• [THE DATA]:

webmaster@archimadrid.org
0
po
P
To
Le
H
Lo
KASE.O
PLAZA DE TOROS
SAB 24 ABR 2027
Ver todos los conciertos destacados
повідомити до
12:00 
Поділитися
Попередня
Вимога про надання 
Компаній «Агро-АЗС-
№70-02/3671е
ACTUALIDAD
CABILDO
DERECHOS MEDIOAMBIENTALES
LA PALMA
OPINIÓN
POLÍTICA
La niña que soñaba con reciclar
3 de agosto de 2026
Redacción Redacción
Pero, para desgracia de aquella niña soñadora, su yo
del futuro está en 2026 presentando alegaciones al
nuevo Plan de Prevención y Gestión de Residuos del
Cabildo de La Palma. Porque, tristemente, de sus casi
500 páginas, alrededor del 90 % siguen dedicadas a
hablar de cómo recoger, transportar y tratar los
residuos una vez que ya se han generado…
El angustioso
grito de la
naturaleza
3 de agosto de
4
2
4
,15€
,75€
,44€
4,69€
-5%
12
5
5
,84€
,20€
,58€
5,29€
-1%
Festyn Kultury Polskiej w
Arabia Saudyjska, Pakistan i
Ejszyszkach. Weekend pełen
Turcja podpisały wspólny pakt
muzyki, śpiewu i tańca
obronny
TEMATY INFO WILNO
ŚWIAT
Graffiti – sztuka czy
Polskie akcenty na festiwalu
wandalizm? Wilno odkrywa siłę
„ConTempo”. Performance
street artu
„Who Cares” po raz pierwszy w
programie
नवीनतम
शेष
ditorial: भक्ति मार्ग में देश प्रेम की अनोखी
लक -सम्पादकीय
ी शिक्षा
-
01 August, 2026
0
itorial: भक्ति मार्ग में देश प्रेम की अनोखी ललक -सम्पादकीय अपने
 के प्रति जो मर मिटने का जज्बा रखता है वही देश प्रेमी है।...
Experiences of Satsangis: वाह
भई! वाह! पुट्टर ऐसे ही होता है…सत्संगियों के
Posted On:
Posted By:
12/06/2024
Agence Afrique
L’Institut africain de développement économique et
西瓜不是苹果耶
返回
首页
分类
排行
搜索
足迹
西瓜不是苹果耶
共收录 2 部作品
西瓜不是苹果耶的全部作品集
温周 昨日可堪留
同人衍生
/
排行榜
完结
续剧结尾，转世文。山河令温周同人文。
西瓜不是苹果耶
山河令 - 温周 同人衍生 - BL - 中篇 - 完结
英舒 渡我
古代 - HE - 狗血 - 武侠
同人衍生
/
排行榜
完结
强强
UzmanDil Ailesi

• [DESCRIPTION OF THE TASK]: Quote exactly the first line of the entries and every line after it, stopping with the line that contains "古代 - HE - 狗血 - 武侠".

• [WRITTEN SOLUTION]:
webmaster@archimadrid.org
0
po
P
To
Le
H
Lo
KASE.O
PLAZA DE TOROS
SAB 24 ABR 2027
Ver todos los conciertos destacados
повідомити до
12:00 
Поділитися
Попередня
Вимога про надання 
Компаній «Агро-АЗС-
№70-02/3671е
ACTUALIDAD
CABILDO
DERECHOS MEDIOAMBIENTALES
LA PALMA
OPINIÓN
POLÍTICA
La niña que soñaba con reciclar
3 de agosto de 2026
Redacción Redacción
Pero, para desgracia de aquella niña soñadora, su yo
del futuro está en 2026 presentando alegaciones al
nuevo Plan de Prevención y Gestión de Residuos del
Cabildo de La Palma. Porque, tristemente, de sus casi
500 páginas, alrededor del 90 % siguen dedicadas a
hablar de cómo recoger, transportar y tratar los
residuos una vez que ya se han generado…
El angustioso
grito de la
naturaleza
3 de agosto de
4
2
4
,15€
,75€
,44€
4,69€
-5%
12
5
5
,84€
,20€
,58€
5,29€
-1%
Festyn Kultury Polskiej w
Arabia Saudyjska, Pakistan i
Ejszyszkach. Weekend pełen
Turcja podpisały wspólny pakt
muzyki, śpiewu i tańca
obronny
TEMATY INFO WILNO
ŚWIAT
Graffiti – sztuka czy
Polskie akcenty na festiwalu
wandalizm? Wilno odkrywa siłę
„ConTempo”. Performance
street artu
„Who Cares” po raz pierwszy w
programie
नवीनतम
शेष
ditorial: भक्ति मार्ग में देश प्रेम की अनोखी
लक -सम्पादकीय
ी शिक्षा
-
01 August, 2026
0
itorial: भक्ति मार्ग में देश प्रेम की अनोखी ललक -सम्पादकीय अपने
 के प्रति जो मर मिटने का जज्बा रखता है वही देश प्रेमी है।...
Experiences of Satsangis: वाह
भई! वाह! पुट्टर ऐसे ही होता है…सत्संगियों के
Posted On:
Posted By:
12/06/2024
Agence Afrique
L’Institut africain de développement économique et
西瓜不是苹果耶
返回
首页
分类
排行
搜索
足迹
西瓜不是苹果耶
共收录 2 部作品
西瓜不是苹果耶的全部作品集
温周 昨日可堪留
同人衍生
/
排行榜
完结
续剧结尾，转世文。山河令温周同人文。
西瓜不是苹果耶
山河令 - 温周 同人衍生 - BL - 中篇 - 完结
英舒 渡我
古代 - HE - 狗血 - 武侠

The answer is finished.